_WHAT YOU NEED TO DO_
A – In the article about the Village Suites hotel-to-apartments plan, which addresses does the petition cover?
B – Carry on the article about the Village Suites hotel-to-apartments plan, starting right after its final sentence.

_EXCERPT PROVIDED_
_ _ _ _

Village Suites Owner Pitches Hotel-To-Apts Plan

Markeshia Ricks file photo

Juan Salas-Romer (center) at 2016 ribbon cutting: Now looking to convert Village Suites hotel into apartments.

Thomas Breen file photo

The Village Suites hotel at 3 Long Wharf Dr.

The local owner of a 112-room extended-stay hotel on Long Wharf is looking for zoning permission to convert the property into 112 new apartments — by changing the legally permitted use of the hotel’s existing buildings and rooms, rather than by constructing anything new.

That hotel-to-apartments proposal is included as a communication on Monday night’s full Board of Alders meeting agenda.

Village Suites LLC — a holding company controlled by NHR Group’s Juan Salas-Romer — submitted a petition calling on the local legislators to amend Planned Development District (PDD) #65 to allow multi-family dwelling unit use of an existing 112-room all-suite hotel” at 3 Long Wharf Dr. and 175 Hallock Ave.

_ _ _ _

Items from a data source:
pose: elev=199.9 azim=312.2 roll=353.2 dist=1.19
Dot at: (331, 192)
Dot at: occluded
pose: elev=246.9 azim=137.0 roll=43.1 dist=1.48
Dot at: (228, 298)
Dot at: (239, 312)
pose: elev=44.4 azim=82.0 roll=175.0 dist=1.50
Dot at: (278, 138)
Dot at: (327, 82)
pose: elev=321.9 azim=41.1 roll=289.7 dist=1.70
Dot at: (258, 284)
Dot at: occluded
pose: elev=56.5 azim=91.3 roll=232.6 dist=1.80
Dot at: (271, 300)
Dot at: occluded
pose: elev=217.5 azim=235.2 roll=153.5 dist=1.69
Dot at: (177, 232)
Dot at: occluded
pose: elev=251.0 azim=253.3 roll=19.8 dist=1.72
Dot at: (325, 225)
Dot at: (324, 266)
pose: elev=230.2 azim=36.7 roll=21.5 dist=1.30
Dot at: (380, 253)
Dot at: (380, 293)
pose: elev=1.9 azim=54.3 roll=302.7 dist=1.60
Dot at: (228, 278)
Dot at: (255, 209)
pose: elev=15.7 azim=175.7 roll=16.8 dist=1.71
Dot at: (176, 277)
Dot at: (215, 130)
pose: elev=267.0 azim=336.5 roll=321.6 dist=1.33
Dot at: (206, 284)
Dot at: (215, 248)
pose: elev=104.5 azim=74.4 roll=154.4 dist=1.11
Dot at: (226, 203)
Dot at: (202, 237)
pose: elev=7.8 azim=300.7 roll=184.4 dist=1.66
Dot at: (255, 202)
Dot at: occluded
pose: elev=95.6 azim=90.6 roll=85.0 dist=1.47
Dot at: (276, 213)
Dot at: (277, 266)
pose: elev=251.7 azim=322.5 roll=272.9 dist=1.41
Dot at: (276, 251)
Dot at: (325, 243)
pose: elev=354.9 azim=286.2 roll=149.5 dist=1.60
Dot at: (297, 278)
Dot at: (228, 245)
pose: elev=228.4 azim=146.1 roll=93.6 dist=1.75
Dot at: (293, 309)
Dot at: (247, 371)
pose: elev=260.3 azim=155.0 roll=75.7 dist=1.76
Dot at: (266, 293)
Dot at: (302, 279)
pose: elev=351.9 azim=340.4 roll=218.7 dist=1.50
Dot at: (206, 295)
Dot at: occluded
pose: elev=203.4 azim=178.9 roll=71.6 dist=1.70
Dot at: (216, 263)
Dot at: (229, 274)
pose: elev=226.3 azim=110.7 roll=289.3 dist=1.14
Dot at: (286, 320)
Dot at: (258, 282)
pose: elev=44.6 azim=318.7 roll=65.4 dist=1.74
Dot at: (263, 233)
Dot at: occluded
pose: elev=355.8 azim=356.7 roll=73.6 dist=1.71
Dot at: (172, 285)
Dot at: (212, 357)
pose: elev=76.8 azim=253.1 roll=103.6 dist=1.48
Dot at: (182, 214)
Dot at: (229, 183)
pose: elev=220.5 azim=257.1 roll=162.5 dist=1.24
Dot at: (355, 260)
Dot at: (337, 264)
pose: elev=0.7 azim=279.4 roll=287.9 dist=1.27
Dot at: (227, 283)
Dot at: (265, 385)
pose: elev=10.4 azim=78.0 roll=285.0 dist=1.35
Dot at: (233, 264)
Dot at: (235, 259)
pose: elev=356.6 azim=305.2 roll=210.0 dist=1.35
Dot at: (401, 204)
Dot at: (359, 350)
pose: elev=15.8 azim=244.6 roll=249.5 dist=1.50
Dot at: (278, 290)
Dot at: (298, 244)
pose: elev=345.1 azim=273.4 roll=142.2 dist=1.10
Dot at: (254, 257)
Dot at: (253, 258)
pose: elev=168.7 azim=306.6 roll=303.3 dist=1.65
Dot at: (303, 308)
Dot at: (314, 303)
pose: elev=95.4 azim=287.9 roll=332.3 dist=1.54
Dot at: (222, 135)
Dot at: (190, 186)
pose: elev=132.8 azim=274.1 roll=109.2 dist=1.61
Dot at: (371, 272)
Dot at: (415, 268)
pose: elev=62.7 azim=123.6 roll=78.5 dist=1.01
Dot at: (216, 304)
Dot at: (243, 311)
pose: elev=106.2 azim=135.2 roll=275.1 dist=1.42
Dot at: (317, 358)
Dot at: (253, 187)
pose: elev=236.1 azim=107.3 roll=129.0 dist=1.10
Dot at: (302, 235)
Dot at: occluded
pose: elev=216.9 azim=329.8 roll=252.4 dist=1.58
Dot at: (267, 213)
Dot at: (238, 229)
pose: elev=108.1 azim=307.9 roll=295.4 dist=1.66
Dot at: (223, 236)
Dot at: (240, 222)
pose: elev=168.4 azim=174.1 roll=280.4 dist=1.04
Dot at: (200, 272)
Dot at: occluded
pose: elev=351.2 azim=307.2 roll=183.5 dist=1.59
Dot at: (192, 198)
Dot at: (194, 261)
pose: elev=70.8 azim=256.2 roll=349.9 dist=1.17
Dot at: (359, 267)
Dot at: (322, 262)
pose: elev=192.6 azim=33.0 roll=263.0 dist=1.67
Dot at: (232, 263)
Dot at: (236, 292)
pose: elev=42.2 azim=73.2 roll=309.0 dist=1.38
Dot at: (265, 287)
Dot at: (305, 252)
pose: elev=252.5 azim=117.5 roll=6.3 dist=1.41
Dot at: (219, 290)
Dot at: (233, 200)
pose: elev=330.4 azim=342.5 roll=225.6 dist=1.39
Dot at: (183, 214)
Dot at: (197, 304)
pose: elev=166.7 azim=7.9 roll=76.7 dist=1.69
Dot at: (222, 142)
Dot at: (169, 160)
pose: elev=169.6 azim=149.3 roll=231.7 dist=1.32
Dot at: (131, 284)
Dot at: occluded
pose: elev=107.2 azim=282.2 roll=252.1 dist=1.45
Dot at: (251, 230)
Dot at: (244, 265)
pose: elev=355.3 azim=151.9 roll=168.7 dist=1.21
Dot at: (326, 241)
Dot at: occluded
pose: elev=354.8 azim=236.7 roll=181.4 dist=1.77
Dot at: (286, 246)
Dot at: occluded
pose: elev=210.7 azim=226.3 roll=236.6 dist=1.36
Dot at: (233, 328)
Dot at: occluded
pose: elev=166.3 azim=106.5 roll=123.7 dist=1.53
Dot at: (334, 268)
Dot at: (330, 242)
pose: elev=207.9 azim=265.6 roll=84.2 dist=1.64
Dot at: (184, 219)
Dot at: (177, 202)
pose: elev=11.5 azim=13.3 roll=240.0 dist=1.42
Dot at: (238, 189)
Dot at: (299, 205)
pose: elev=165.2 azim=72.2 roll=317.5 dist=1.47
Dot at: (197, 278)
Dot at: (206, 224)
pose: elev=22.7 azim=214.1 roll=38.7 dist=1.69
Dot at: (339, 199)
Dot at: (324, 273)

_ _ _ _

_WRITTEN ANSWERS_
A – 3 Long Wharf Dr. and 175 Hallock Ave.

B –
That 3.1‑acre site is currently home to the 14-building, 112-room Village Suites hotel, which Salas-Romer’s company has owned and run since 2016. (After operating on a land lease” arrangement for half a decade, Salas-Romer’s company bought the Long Wharf Drive property’s underlying land for over $1.7 million last year.)

We look forward to continuing to provide hotel accommodations for visitors to our region,” Salas-Romer told the Independent in an email comment for this article. The addition to zoning offers added flexibility in allowing us to accommodate long-term stays as multifamily housing units should the need arise.”

Does that mean that Salas-Romer’s company plans on converting all 112 current hotel rooms into apartments, if the re-zoning proposal is approved? Or does his company plan to change only some of those rooms into apartments, and keep others as a hotel rooms?

Most likely scenario would be total conversion at the appropriate time,” Salas-Romer responded.

The proposed land-use change now advances to the City Plan Commission and an aldermanic committee for various public hearings and reviews, before returning to the full Board of Alders for a final debate and vote.

According to the PDD amendment proposal, which was submitted by local attorney Chris McKeon and which can be read in full here, the Village Suites owner does not plan to build anything new as part of this hotel-to-apartments conversion.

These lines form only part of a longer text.